Stored rows –
------------
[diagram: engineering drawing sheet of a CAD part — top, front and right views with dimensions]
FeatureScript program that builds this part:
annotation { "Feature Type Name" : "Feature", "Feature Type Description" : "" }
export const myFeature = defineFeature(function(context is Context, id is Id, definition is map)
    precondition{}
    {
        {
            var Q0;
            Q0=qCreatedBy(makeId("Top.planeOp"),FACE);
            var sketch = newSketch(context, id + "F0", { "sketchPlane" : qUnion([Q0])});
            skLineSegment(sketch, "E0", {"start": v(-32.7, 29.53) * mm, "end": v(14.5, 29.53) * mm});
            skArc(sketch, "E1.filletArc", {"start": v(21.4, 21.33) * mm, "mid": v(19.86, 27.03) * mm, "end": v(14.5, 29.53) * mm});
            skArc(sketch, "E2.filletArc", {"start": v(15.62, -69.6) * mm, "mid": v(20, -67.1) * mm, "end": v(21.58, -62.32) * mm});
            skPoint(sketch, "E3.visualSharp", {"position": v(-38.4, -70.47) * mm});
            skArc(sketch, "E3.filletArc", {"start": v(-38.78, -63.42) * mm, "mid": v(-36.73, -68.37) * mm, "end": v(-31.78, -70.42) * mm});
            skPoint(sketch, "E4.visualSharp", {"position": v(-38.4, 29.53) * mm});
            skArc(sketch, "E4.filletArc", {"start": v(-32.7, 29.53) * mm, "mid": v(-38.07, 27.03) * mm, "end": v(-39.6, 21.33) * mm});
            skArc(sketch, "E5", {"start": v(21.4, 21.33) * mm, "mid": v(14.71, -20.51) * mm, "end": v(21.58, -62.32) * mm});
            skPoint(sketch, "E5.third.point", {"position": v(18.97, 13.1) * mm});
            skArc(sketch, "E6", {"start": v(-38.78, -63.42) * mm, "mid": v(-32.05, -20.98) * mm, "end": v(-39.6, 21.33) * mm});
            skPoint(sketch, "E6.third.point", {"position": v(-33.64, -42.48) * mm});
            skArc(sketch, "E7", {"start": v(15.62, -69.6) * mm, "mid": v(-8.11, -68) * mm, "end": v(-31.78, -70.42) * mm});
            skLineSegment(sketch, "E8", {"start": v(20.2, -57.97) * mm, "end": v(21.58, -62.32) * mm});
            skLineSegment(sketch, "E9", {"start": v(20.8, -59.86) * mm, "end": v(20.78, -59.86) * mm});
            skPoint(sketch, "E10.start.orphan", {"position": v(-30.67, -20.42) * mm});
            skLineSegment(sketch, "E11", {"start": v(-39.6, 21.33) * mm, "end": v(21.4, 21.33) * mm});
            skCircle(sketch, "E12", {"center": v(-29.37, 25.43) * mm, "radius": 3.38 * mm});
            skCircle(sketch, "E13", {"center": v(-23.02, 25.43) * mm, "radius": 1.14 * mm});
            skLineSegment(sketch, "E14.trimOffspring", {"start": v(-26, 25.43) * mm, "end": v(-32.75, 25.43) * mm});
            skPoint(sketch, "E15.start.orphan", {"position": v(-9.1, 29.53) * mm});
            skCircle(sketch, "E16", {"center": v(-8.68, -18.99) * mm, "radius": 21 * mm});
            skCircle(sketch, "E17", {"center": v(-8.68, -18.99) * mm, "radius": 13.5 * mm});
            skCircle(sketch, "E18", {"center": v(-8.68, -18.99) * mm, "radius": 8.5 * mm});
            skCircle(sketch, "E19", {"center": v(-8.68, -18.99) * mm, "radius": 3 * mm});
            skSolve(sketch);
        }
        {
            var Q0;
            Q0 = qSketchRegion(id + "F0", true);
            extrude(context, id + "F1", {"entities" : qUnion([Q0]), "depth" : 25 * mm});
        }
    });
------------
Requirements – Reproduce the listing above from its first line up to and including the line that contains "v(-38.07, 27.03) *".

The answer –
[diagram: engineering drawing sheet of a CAD part — top, front and right views with dimensions]
FeatureScript program that builds this part:
annotation { "Feature Type Name" : "Feature", "Feature Type Description" : "" }
export const myFeature = defineFeature(function(context is Context, id is Id, definition is map)
    precondition{}
    {
        {
            var Q0;
            Q0=qCreatedBy(makeId("Top.planeOp"),FACE);
            var sketch = newSketch(context, id + "F0", { "sketchPlane" : qUnion([Q0])});
            skLineSegment(sketch, "E0", {"start": v(-32.7, 29.53) * mm, "end": v(14.5, 29.53) * mm});
            skArc(sketch, "E1.filletArc", {"start": v(21.4, 21.33) * mm, "mid": v(19.86, 27.03) * mm, "end": v(14.5, 29.53) * mm});
            skArc(sketch, "E2.filletArc", {"start": v(15.62, -69.6) * mm, "mid": v(20, -67.1) * mm, "end": v(21.58, -62.32) * mm});
            skPoint(sketch, "E3.visualSharp", {"position": v(-38.4, -70.47) * mm});
            skArc(sketch, "E3.filletArc", {"start": v(-38.78, -63.42) * mm, "mid": v(-36.73, -68.37) * mm, "end": v(-31.78, -70.42) * mm});
            skPoint(sketch, "E4.visualSharp", {"position": v(-38.4, 29.53) * mm});
            skArc(sketch, "E4.filletArc", {"start": v(-32.7, 29.53) * mm, "mid": v(-38.07, 27.03) * mm, "end": v(-39.6, 21.33) * mm});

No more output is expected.